PROBLEM DESCRIPTION: All of the entries must be reproduced exactly, with no images carried over.

MATERIAL FOR THIS TASK:
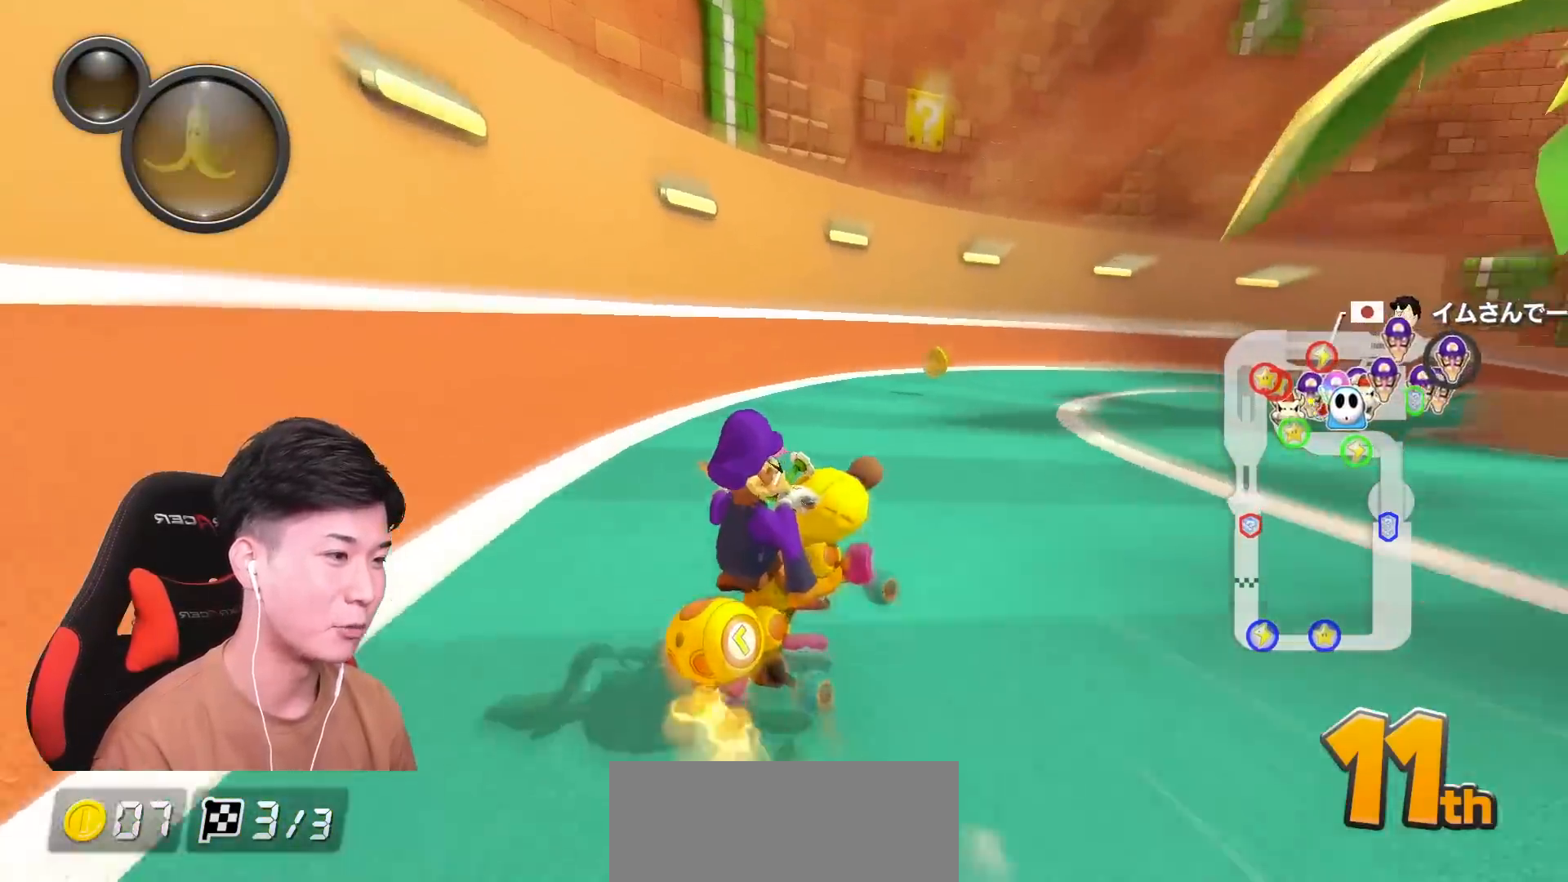
{"buttons": ["A", "R1"], "left_stick": "right", "events": []}
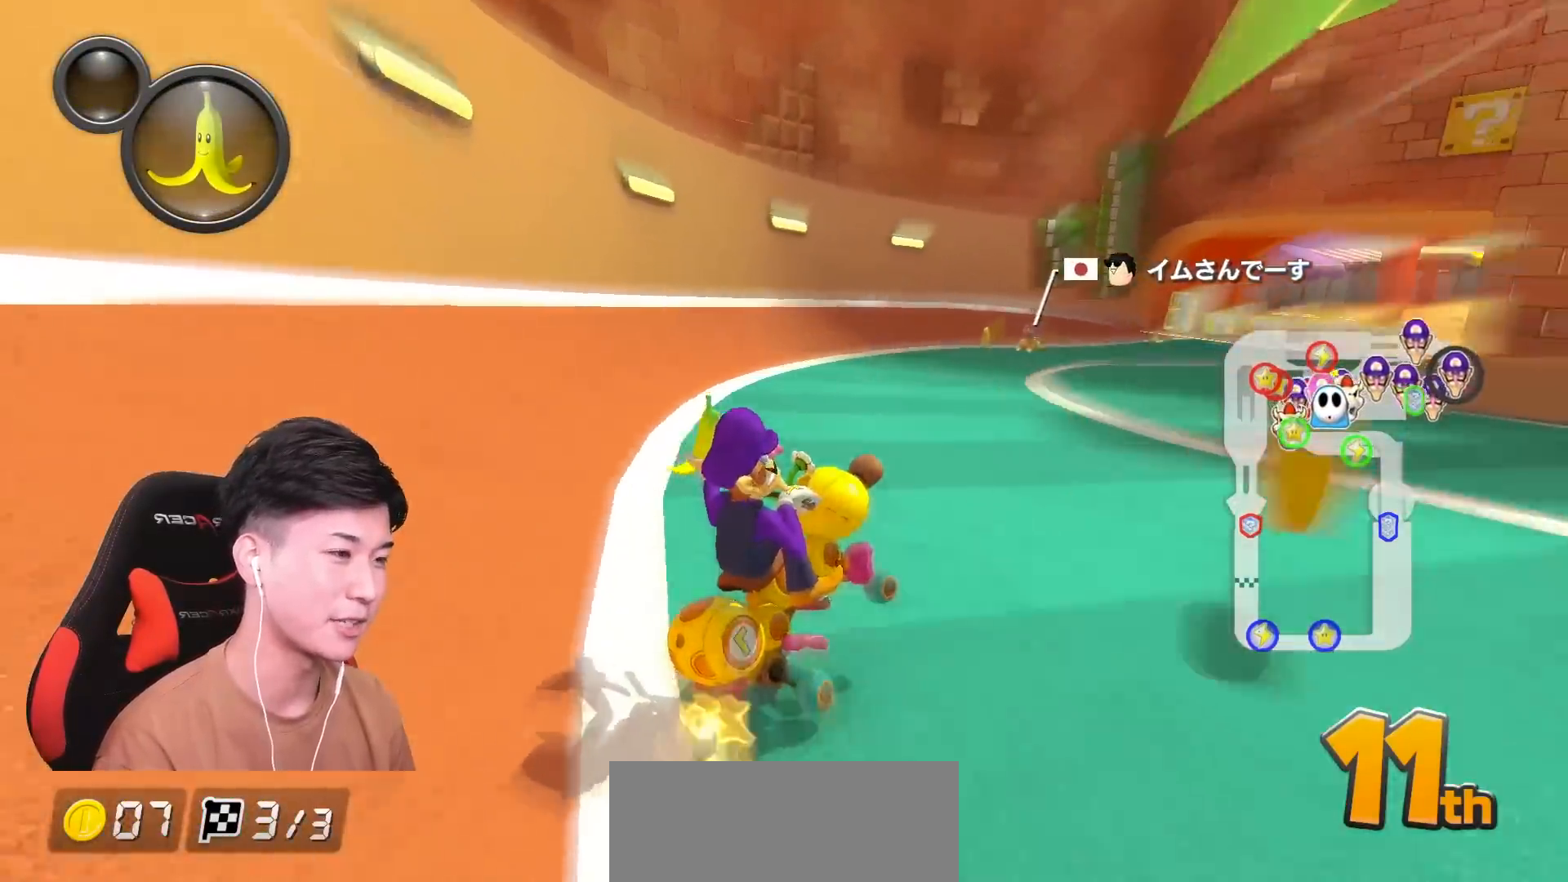
{"buttons": ["A"], "left_stick": "right", "events": [[501, "R1", "up"]]}
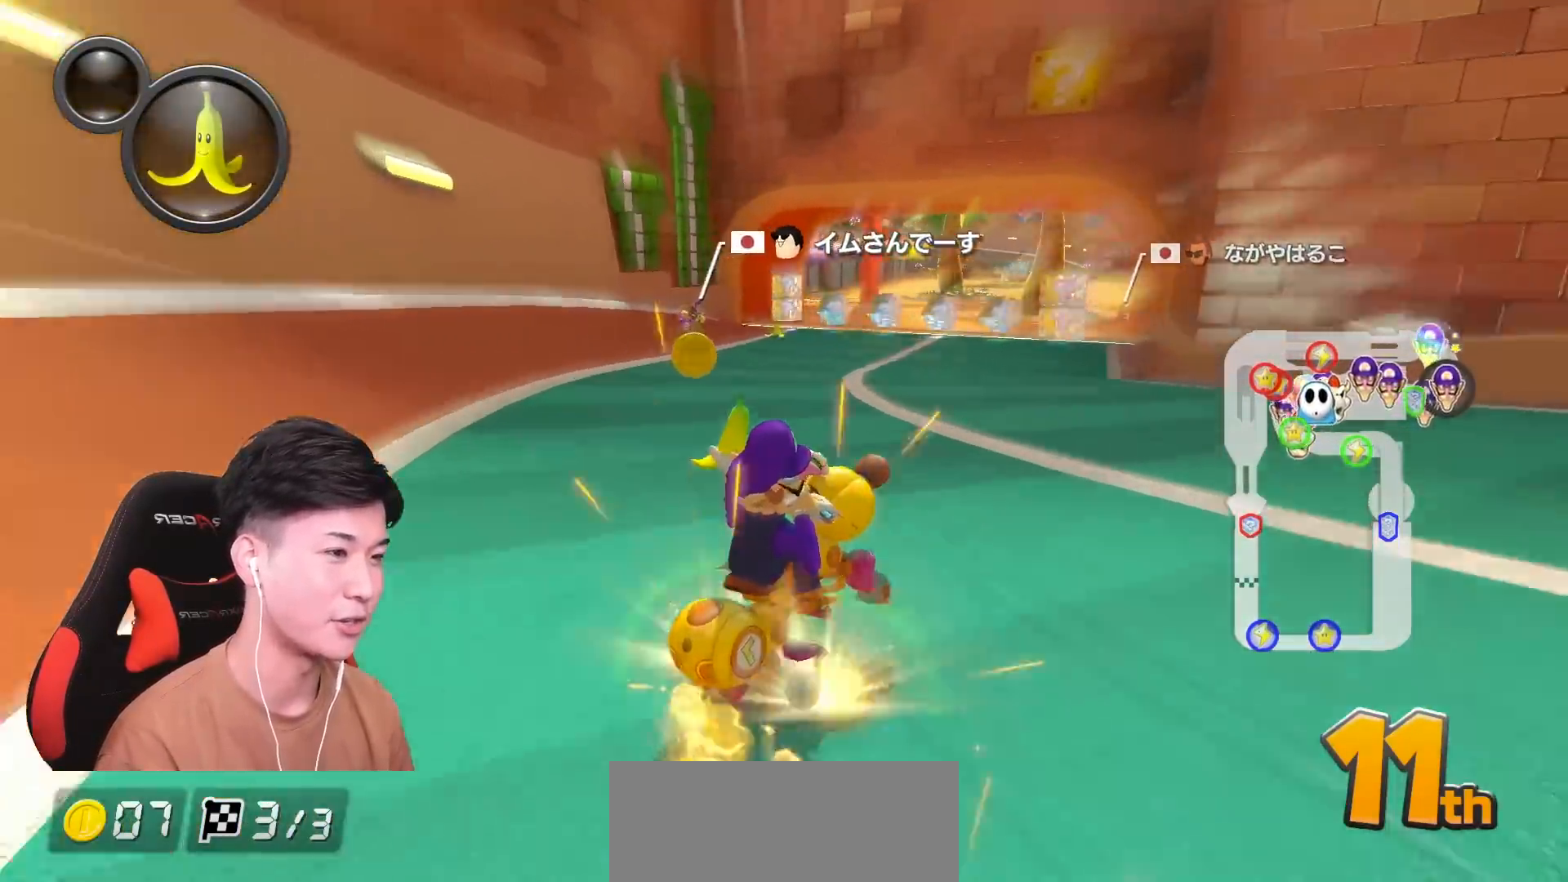
{"buttons": ["A", "L1"], "left_stick": "left", "events": [[250, "left_stick", "center"], [317, "left_stick", "left"], [400, "L1", "down"]]}
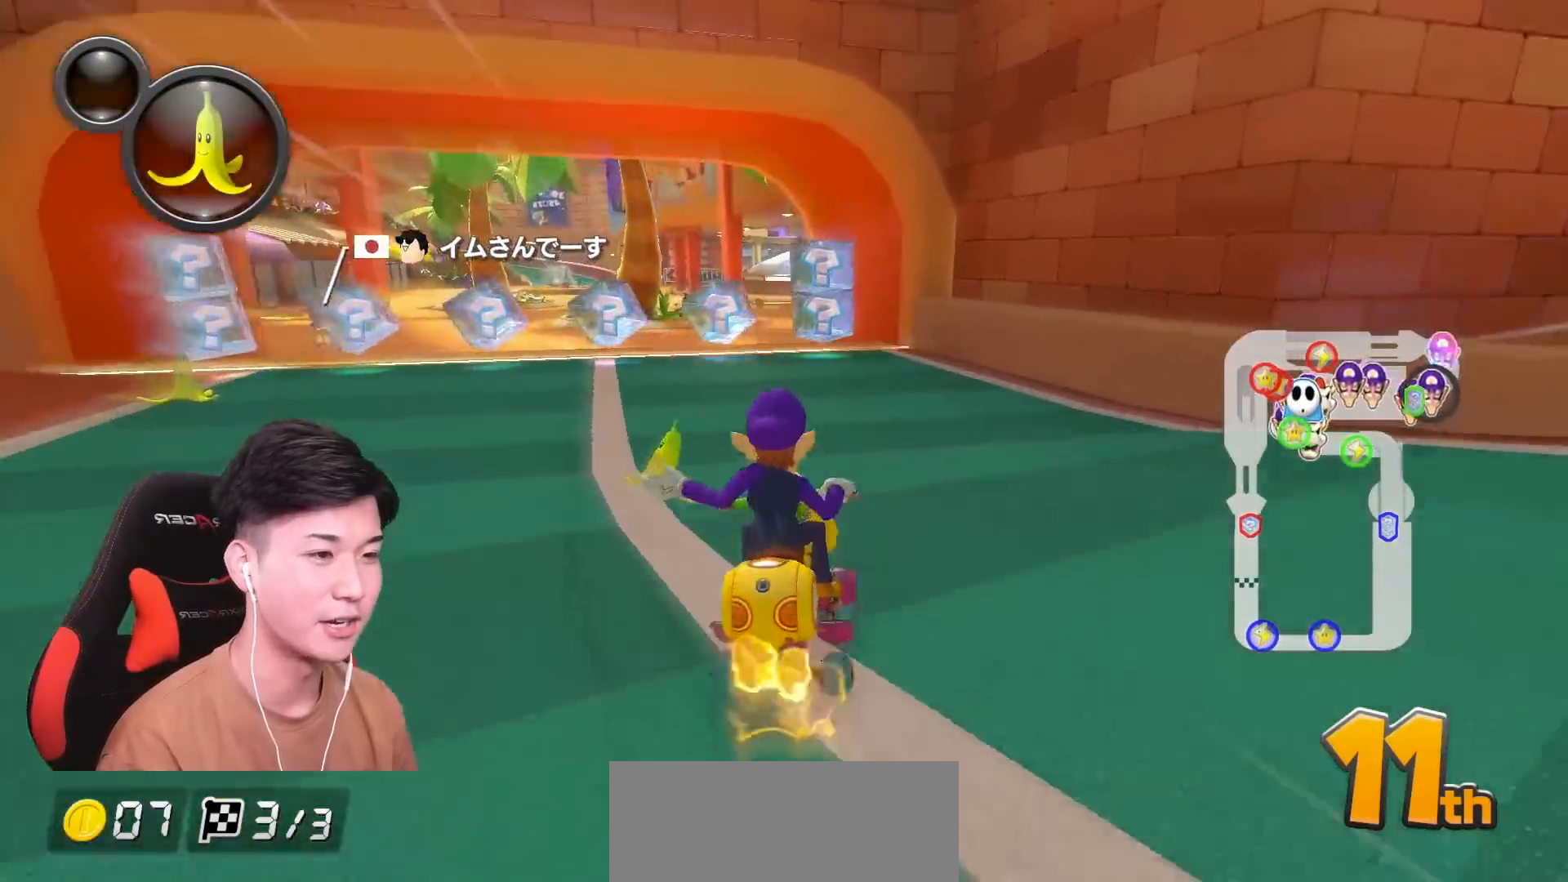
{"buttons": ["A", "R1"], "left_stick": "left", "events": [[33, "L1", "up"], [33, "left_stick", "down-right"], [350, "left_stick", "left"], [467, "R1", "down"]]}
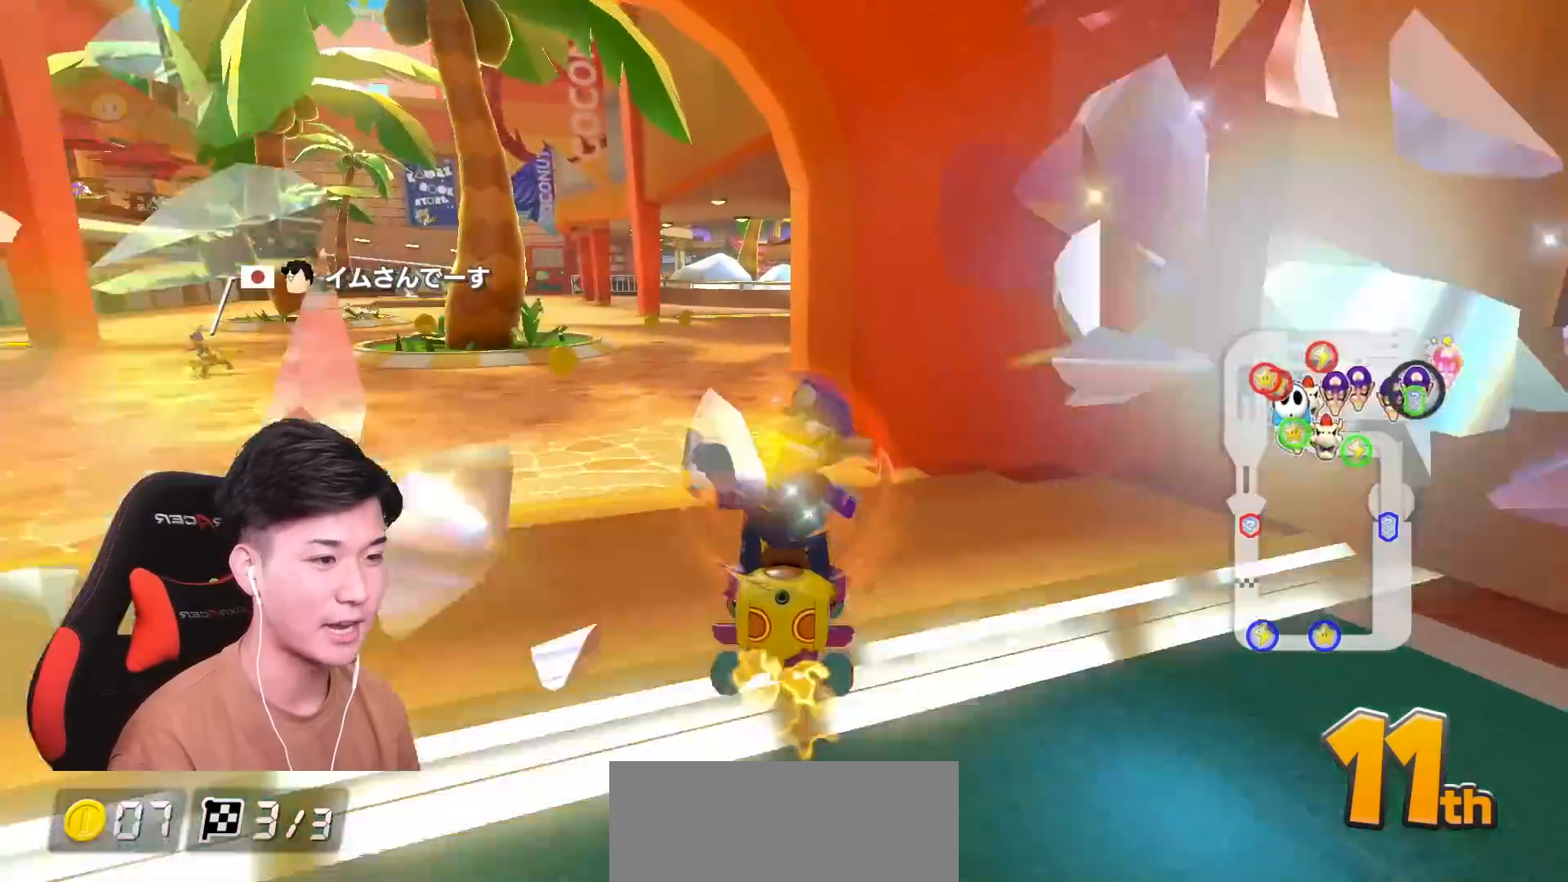
{"buttons": ["A"], "left_stick": "left", "events": [[150, "R1", "up"]]}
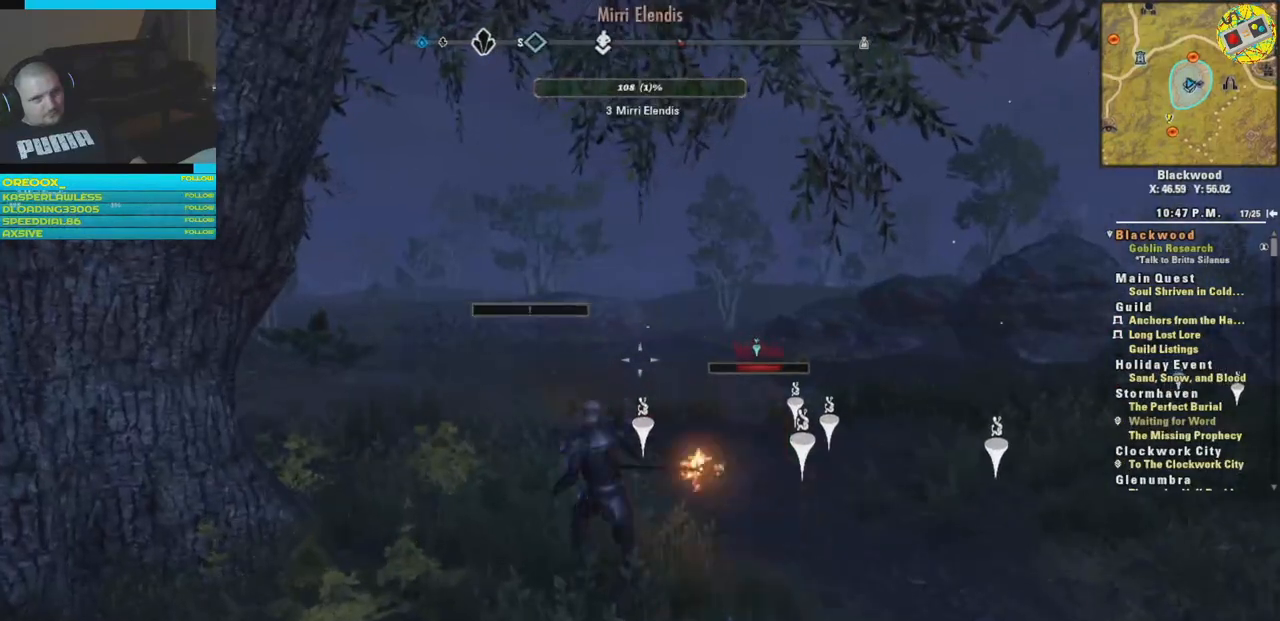
Gameplay with a controller (Xbox layout); each line is a JSON object with the inputs held at the frame after it. "events" lists button and stick changes between this image and that frame as [ms after this image, input, new state], when the widget could be followed in between.
{"buttons": [], "left_stick": "down", "right_stick": "center", "events": [[284, "left_stick", "down"]]}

SOLUTION TO THE EXERCISE:
{"buttons": ["A", "R1"], "left_stick": "right", "events": []}
{"buttons": ["A"], "left_stick": "right", "events": [[501, "R1", "up"]]}
{"buttons": ["A", "L1"], "left_stick": "left", "events": [[250, "left_stick", "center"], [317, "left_stick", "left"], [400, "L1", "down"]]}
{"buttons": ["A", "R1"], "left_stick": "left", "events": [[33, "L1", "up"], [33, "left_stick", "down-right"], [350, "left_stick", "left"], [467, "R1", "down"]]}
{"buttons": ["A"], "left_stick": "left", "events": [[150, "R1", "up"]]}
Gameplay with a controller (Xbox layout); each line is a JSON object with the inputs held at the frame after it. "events" lists button and stick changes between this image and that frame as [ms after this image, input, new state], when the widget could be followed in between.
{"buttons": [], "left_stick": "down", "right_stick": "center", "events": [[284, "left_stick", "down"]]}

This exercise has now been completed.